A: So many others have answered this question by stating the performance increases are at least 100x over traditional servers. Perhaps the most accurate way to answer this question is that performance increases can vary from 10x to 100x depending upon the application and existing x86 server as well as how, where and when performance is measured.
As an aside, latency measurement can be a very confusing topic for many organisations. Some groups measure latency in the OS using tcpdump, which does not take into consideration the physical (PHY/MAC/Serialisation) latency and is non-deterministic. Other groups use FPGA clock cycles from simulation. Still other groups use hardware-based time stamps, which of course are the most precise. However, you still need to know what you are measuring when using a hardware-based time stamp.
As an example, some organisations have stated that there pre-trade risk check takes two microseconds but never define:
a) Speed (10G or 1G)
b) Media type (fiber or copper)
c) Time (under heavy load or no load)
d) What (a simple single order quantity risk check or complex risk check which requires memory access off the FPGA, modification and correction (length, TCP and FIX checksums and Ethernet CRC)
e) How (via tcpdump in the OS or port to port using HW time-stamp)

→ Exercise 1
Answer these questions using the passage on FPGA performance and latency measurement:
(a) Across what range can performance increases vary?
(b) Which latency does measuring in the OS with tcpdump not take into consideration?
(c) How long have some organizations stated their pre-trade risk check takes?
→ Exercise 2
For each statement, say whether the passage on FPGA performance and latency measurement supports it, answering yes or no and quoting the words that decide it:
(a) Hardware-based time stamps are described as the most precise way to measure latency.
(b) Latency measured in the OS with tcpdump is deterministic.
(c) Others have claimed performance increases of at least 100x over traditional servers.
→ Exercise 3
Continue the passage on FPGA performance and latency measurement from the end of its lettered list.

Saved entries:
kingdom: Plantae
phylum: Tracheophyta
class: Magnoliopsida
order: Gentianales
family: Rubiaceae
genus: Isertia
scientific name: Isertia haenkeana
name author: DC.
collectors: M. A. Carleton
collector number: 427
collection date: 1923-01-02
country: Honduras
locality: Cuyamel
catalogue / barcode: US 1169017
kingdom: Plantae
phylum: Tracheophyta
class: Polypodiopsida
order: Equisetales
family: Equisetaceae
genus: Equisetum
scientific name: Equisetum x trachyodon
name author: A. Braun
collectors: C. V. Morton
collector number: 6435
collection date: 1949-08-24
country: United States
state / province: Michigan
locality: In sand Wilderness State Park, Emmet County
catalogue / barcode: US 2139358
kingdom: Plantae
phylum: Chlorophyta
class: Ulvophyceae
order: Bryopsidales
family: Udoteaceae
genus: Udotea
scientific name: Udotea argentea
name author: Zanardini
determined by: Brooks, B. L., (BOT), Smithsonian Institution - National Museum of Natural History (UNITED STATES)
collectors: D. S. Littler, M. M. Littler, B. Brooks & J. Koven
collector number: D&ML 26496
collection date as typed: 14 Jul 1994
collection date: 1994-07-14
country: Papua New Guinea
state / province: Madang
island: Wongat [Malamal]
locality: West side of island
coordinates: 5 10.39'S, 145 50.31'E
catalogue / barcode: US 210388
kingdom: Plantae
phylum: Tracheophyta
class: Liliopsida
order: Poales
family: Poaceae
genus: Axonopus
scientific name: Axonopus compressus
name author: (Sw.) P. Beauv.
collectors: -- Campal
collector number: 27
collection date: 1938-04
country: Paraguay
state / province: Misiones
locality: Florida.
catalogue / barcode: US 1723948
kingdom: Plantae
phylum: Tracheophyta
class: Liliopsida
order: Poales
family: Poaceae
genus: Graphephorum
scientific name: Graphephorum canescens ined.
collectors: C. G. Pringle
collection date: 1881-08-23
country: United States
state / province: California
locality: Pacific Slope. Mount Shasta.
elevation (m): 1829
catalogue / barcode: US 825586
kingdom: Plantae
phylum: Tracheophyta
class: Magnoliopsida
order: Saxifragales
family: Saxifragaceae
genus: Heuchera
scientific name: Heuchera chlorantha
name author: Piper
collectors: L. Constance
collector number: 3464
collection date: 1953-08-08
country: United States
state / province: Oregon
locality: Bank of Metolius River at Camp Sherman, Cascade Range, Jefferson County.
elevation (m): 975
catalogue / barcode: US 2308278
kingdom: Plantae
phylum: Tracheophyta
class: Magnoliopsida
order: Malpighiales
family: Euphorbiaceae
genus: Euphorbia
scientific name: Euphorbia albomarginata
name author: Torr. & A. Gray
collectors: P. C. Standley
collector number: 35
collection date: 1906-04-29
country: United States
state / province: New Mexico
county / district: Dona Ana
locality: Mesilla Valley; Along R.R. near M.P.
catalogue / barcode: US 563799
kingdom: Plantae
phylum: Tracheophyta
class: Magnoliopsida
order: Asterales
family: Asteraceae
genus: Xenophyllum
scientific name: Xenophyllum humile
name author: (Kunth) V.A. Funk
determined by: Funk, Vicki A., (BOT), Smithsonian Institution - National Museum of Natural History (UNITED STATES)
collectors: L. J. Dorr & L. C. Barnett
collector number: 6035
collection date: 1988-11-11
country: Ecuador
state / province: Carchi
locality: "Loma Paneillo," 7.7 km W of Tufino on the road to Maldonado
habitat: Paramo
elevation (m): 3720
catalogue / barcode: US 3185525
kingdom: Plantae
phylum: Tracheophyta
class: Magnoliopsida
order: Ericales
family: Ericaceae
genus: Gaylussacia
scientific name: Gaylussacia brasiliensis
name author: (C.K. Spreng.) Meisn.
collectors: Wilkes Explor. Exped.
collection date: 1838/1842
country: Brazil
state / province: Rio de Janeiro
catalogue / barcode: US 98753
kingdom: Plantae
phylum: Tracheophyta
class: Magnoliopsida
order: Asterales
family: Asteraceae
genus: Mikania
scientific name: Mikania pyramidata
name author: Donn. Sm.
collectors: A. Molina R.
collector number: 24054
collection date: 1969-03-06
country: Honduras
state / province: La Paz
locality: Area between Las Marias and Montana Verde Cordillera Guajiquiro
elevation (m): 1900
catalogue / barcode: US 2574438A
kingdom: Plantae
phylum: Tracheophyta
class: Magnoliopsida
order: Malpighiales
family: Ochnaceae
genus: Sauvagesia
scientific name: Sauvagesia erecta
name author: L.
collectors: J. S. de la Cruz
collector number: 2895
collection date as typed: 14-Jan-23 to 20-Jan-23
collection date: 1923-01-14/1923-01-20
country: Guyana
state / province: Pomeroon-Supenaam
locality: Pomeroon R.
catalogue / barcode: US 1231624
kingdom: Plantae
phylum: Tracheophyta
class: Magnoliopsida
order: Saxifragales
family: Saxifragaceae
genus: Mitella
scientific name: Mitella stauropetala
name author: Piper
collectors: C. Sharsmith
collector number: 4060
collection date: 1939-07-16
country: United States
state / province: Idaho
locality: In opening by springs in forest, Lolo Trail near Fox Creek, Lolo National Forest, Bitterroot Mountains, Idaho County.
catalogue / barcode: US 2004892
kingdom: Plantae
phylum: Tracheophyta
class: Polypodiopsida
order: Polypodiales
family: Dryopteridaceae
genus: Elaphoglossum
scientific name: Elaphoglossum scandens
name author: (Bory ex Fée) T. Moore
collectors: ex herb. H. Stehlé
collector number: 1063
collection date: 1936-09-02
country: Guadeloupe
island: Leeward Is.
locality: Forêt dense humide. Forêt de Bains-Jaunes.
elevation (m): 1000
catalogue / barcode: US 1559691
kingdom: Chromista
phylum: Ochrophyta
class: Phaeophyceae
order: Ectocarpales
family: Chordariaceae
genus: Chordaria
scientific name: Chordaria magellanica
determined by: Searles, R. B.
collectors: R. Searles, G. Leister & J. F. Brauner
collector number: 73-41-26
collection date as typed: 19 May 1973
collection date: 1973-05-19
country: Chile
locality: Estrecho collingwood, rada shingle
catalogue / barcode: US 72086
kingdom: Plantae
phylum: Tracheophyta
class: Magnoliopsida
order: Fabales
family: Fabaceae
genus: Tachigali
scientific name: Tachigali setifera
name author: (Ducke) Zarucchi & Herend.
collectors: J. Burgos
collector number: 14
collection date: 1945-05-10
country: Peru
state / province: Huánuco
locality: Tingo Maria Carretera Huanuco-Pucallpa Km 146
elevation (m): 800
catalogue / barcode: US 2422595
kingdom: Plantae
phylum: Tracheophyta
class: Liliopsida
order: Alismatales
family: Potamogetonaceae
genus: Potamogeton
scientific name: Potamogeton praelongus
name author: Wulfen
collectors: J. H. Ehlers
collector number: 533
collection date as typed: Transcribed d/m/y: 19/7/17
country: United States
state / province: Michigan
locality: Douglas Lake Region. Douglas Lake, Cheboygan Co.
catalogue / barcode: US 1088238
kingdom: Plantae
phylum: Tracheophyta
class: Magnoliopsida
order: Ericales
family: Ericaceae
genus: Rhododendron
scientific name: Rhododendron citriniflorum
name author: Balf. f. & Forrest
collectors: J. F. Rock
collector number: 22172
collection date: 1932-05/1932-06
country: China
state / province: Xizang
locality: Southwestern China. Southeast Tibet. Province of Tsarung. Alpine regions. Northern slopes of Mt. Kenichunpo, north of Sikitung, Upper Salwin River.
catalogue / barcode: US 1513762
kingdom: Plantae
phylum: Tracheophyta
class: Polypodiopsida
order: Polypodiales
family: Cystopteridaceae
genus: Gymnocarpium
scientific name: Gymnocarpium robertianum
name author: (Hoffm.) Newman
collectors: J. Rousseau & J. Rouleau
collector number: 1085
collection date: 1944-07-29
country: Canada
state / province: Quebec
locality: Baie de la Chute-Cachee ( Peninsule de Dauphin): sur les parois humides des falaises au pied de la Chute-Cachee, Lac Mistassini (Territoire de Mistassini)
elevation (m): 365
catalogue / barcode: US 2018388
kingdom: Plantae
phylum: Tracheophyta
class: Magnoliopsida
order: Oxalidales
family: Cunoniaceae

→ Response box 1
(a) From 10x to 100x.
(b) The physical (PHY/MAC/Serialisation) latency.
(c) Two microseconds.

→ Response box 2
(a) Yes: "Still other groups use hardware-based time stamps, which of course are the most precise."
(b) No: "which does not take into consideration the physical (PHY/MAC/Serialisation) latency and is non-deterministic."
(c) Yes: "stating the performance increases are at least 100x over traditional servers."

→ Response box 3
f) Where (on the switch port, on the appliance port, in the OS or just FPGA clock cycles).
Q: And what about other benefits – such as power consumption, heat dissipation?
A: You are correct. Among the other benefits of FPGAs are low power consumption and less heat dissipation compared to the traditional servers we see in data centres.
However, the benefits go far beyond those. For a variety of reasons (including the decline of ASICs), we are seeing unprecedented growth in the use of FPGAs and the demand for FPGA engineers. FPGA technology is used by nearly all storage and network equipment manufacturer as well as government agencies around the world. One FPGA card manufacturer is funded by a foreign government agency.
One measure of the growth of FPGA technology is the demand for FPGA engineers. One website lists openings for over 3,500 FPGA positions.
Q: How are you overcoming the off-cited challenges of developing applications for FPGAs. Where are you seeingimprovements in this area? And where does the pain continue to be felt?
A: Let me respond by first listing three of the challenges, which are 1) battling with the vendor tools to generate builds, 2) accurate module and top-level (system) simulations and 3) timing closure.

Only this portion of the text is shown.